JuLis SH küren Finn Flebbe zum Spitzenkandidaten für die Landtagswahl 2027 und verabschieden 10-Punkte-Plan

Scharbeutz, 29. März 2026 – An diesem Wochenende kamen die Jungen Liberalen (JuLis) Schleswig-Holstein zu ihrem 96. Landeskongress in Scharbeutz zusammen. Unter dem mitreißenden Motto „Ready, Set, Go – Destination Unknown Landtag 2027“ gaben die Nachwuchsliberalen den offiziellen Startschuss für die kommende Landtagswahl am 18. April 2027 in Schleswig-Holstein.

Im Zentrum des Kongresses stand die Kür des Spitzenkandidaten: Die Mitglieder wählten den amtierenden Bundesvorsitzenden der Jungen Liberalen, Finn Flebbe, mit einem starken Rückhalt von 89 Prozent zu ihrem Spitzenkandidaten. Der 30-jährige Kieler und Unternehmer kandidiert zudem im Wahlkreis Kiel-West und strebt bei der Listenaufstellung der Freien Demokraten Schleswig-Holstein im Juni den aussichtsreichen Listenplatz 5 an.

In seiner Bewerbungsrede forderte Flebbe ein Ende der politischen Bequemlichkeit und schwor die Partei auf einen mutigen, eigenständigen Kurs ein. Er machte deutlich, dass freundliches Verwalten für ein zukunftsfähiges Land nicht ausreicht: „Wer nett verwaltet, verwaltet am Ende trotzdem Stillstand.“ Dabei grenzte er die Rolle der FDP klar von den politischen Mitbewerbern ab: „Wir sind nicht das Beiboot der CDU. Wir sind nicht der Anti-Grünen-Fanclub. Wir sind eine eigenständige politische Kraft.“

Mit Blick auf die Aufgaben der Landesregierung betonte Flebbe den unbedingten Willen zur Umsetzung von Infrastrukturprojekten: „Wir wollen ein Land, das baut. Bei der A20. Bei der S4. Beim Fehmarnbelt-Korridor. Bei Schiene, Straße und digitaler Infrastruktur.“

Zehn-Punkte-Plan für ein zukunftsorientiertes Schleswig-Holstein

Massiven inhaltlichen Rückenwind erhält der frischgewählte Spitzenkandidat durch einen weitreichenden Beschluss des Landeskongresses. Die Mitglieder verabschiedeten den Leitantrag „Zu viel Staat. Zu wenig Zukunft. – Zehn Punkte für Schleswig-Holstein“. Die JuLis fordern darin einen radikalen Kurswechsel und ein „Jahrzehnt des Aufbruches“. Zu den Kernforderungen des Plans gehören unter anderem:

• Eine echte Bildungsmilliarde: Die dauerhafte Erhöhung der Bildungsausgaben um eine Milliarde Euro, um dem strukturell überholten System endlich die notwendigen Mittel für Reformen zur Verfügung zu stellen.
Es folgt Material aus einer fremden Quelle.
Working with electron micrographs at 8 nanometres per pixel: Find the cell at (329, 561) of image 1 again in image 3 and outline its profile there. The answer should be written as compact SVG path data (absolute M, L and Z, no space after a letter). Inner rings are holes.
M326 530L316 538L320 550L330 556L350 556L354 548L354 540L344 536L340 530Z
• Wohnraum durch Entbürokratisierung: Die radikale Beschleunigung bei der Schaffung von neuem Wohnraum durch die Ausweisung neuer Gebiete und die Deregulierung gesetzlicher Vorschriften.

• Massiver Bürokratieabbau: Das klare Ziel, die bürokratischen Belastungen, für die das Land zuständig ist, bis zum Jahr 2030 zu halbieren.

• Ehrliche Investitionen statt Wählergeschenke: Die strikte Anforderung, dass neu aufgenommene Schulden ausschließlich und vollständig für zusätzliche Investitionen genutzt werden dürfen.

Vorstandswahlen und Einschwörung auf den Wahlkampf

Die Landesvorsitzende Luisa Sophie Fellner nutzte den Kongress, um die anwesenden Mitglieder trotz der aktuell krisenhaften Phase der Freien Demokraten auf die bevorstehende, richtungsweisende Landtagswahl einzuschwören. Es gelte jetzt mehr denn je, mit klarem Profil für liberale Überzeugungen einzustehen.

Neben der intensiven Antragsberatung standen zudem Nachwahlen zum Landesvorstand auf der Tagesordnung. Der Kieler Jakob Sontag wurde mit 96 Prozent der Stimmen zum neuen stellvertretenden Landesvorsitzenden für Öffentlichkeitsarbeit und Pressesprecher gewählt.

Das Vorstandsteam wird darüber hinaus durch die neu gewählten Beisitzerinnen Emily Petersen und Jette Flebbe komplettiert.